There has been a recent revival of interest in the FLASH effect, after experiments have shown normal tissue sparing capabilities of ultra-high-dose-rate radiation with no compromise on tumour growth restraint. A model has been developed to investigate the relative importance of a number of fundamental parameters considered to be involved in the oxygen depletion paradigm of induced radioresistance. An example eight-dimensional parameter space demonstrates the conditions under which radiation may induce sufficient depletion of oxygen for a diffusion-limited hypoxic cellular response. Initial results support experimental evidence that FLASH sparing is only achieved for dose rates on the order of tens of Gy s⁻¹ or higher, for a sufficiently high dose, and only for tissue that is slightly hypoxic at the time of radiation. We show that the FLASH effect is the result of a number of biological, radiochemical and delivery parameters. Also, the threshold dose for a FLASH effect occurring would be more prominent when the parameterisation was optimised to produce the maximum effect. The model provides a framework for further FLASH-related investigation and experimental design. An understanding of the mechanistic interactions producing an optimised FLASH effect is essential for its translation into clinical practice.
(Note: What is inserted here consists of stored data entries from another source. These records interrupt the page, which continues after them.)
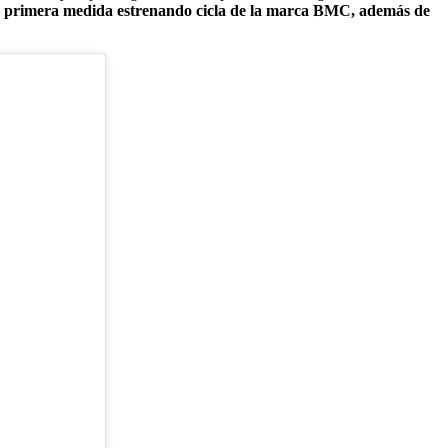
 primera medida estrenando cicla de la marca BMC, además de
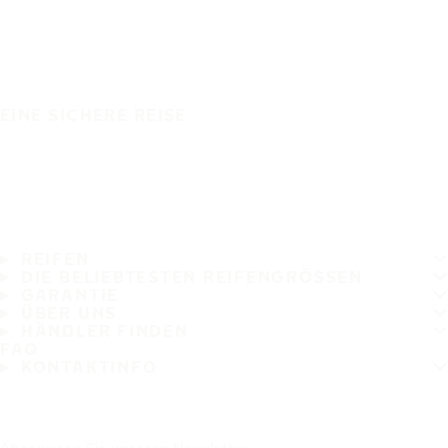
EINE SICHERE REISE
REIFEN
DIE BELIEBTESTEN REIFENGRÖSSEN
GARANTIE
ÜBER UNS
HÄNDLER FINDEN
FAQ
KONTAKTINFO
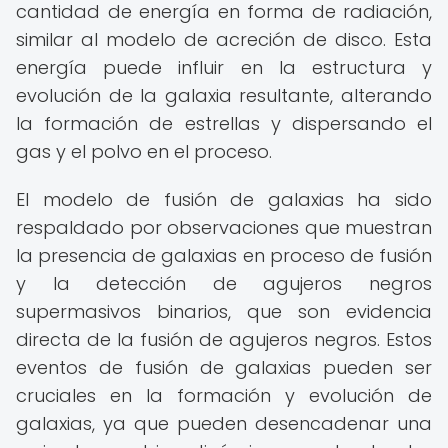
cantidad de energía en forma de radiación,
similar al modelo de acreción de disco. Esta
energía puede influir en la estructura y
evolución de la galaxia resultante, alterando
la formación de estrellas y dispersando el
gas y el polvo en el proceso.
El modelo de fusión de galaxias ha sido
respaldado por observaciones que muestran
la presencia de galaxias en proceso de fusión
y la detección de agujeros negros
supermasivos binarios, que son evidencia
directa de la fusión de agujeros negros. Estos
eventos de fusión de galaxias pueden ser
cruciales en la formación y evolución de
galaxias, ya que pueden desencadenar una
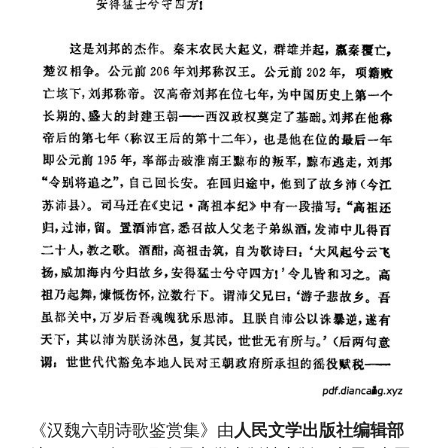
《汉魏六朝诗歌鉴赏集》由
人民文学出版社编辑部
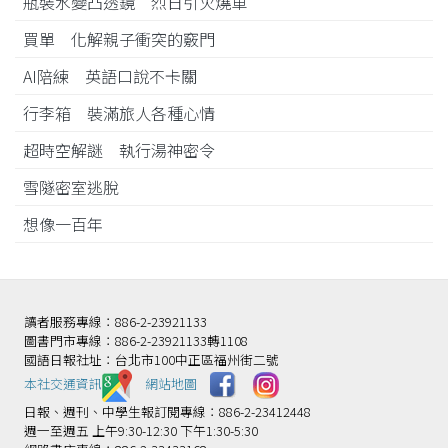
瓶裝水變凸透鏡 烈日引火燒車
買單 化解親子衝突的竅門
AI陪練 英語口說不卡關
行李箱 裝滿旅人各種心情
超時空解謎 執行湯神密令
雪隧密室逃脫
想像一百年
讀者服務專線：886-2-23921133
圖書門市專線：886-2-23921133轉1108
國語日報社址：台北市100中正區福州街二號
本社交通資訊️
網站地圖
日報、週刊、中學生報訂閱專線：886-2-23412448
週一至週五 上午9:30-12:30 下午1:30-5:30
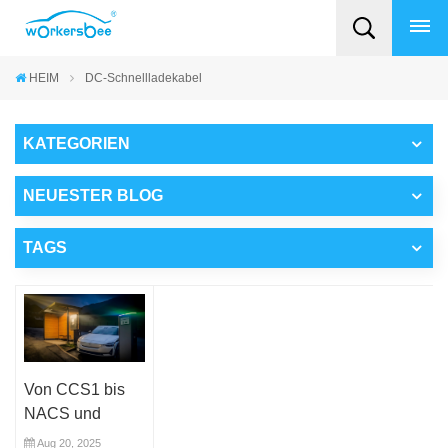
HEIM
DC-Schnellladekabel
KATEGORIEN
NEUESTER BLOG
TAGS
Von CCS1 bis
NACS und
darüber hinaus:
Aug 20, 2025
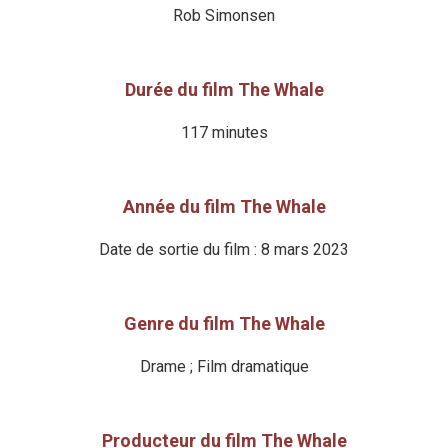
Rob Simonsen
Durée du film The Whale
117 minutes
Année du film The Whale
Date de sortie du film : 8 mars 2023
Genre du film The Whale
Drame ; Film dramatique
Producteur du film The Whale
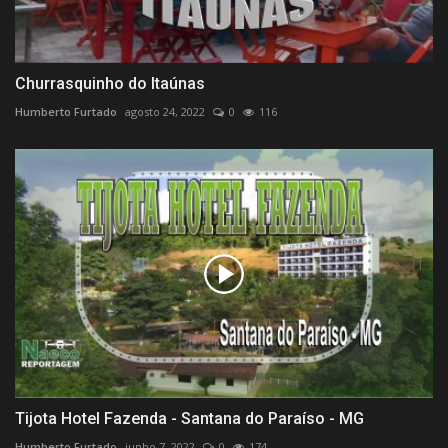
Churrasquinho do Itaúnas
Humberto Furtado
agosto 24, 2022
0
116
Tijota Hotel Fazenda - Santana do Paraíso - MG
Humberto Furtado
junho 7, 2022
0
174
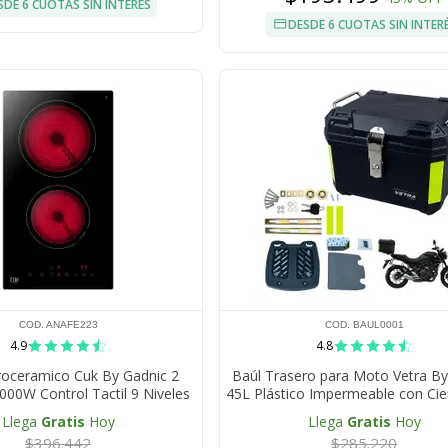
SDE 6 CUOTAS SIN INTERÉS
DESDE 6 CUOTAS SIN INTER
COD. ANAFE223
COD. BAUL0001
4.9
4.8
roceramico Cuk By Gadnic 2
Baúl Trasero para Moto Vetra By
000W Control Tactil 9 Niveles
45L Plástico Impermeable con Cie
izador Bloqueo Infantil
Llega
Gratis
Hoy
Llega
Gratis
Hoy
$396.442
$285.220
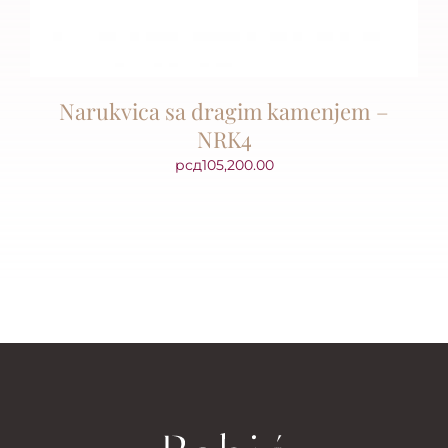
Narukvica sa dragim kamenjem –
NRK4
рсд
105,200.00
最近，人们对 FLASH 效应重新产生了兴趣，此前实验表明，超高剂量率辐射的正常组织保留能力不会影响肿瘤的生长抑制。已经开发了一个模型来研究被认为涉及诱导辐射抗性的氧耗竭范式的一些基本参数的相对重要性。一个示例 8 维参数空间演示了辐射可以诱导足够的氧气消耗以实现扩散受限的缺氧细胞反应的条件。^{初步结果支持实验证据表明，仅在几十 Gy s -1}量级的剂量率下才能实现 FLASH 保留或更高，对于足够高的剂量，并且仅适用于在辐射时略微缺氧的组织。我们表明，FLASH 效应是许多生物、放射化学和递送参数的结果。此外，当优化参数化以产生最大效果时，发生 FLASH 效果的阈值剂量将更加突出。该模型为进一步的 FLASH 相关调查和实验设计提供了框架。了解产生优化 FLASH 效果的机制相互作用对于将其转化为临床实践至关重要。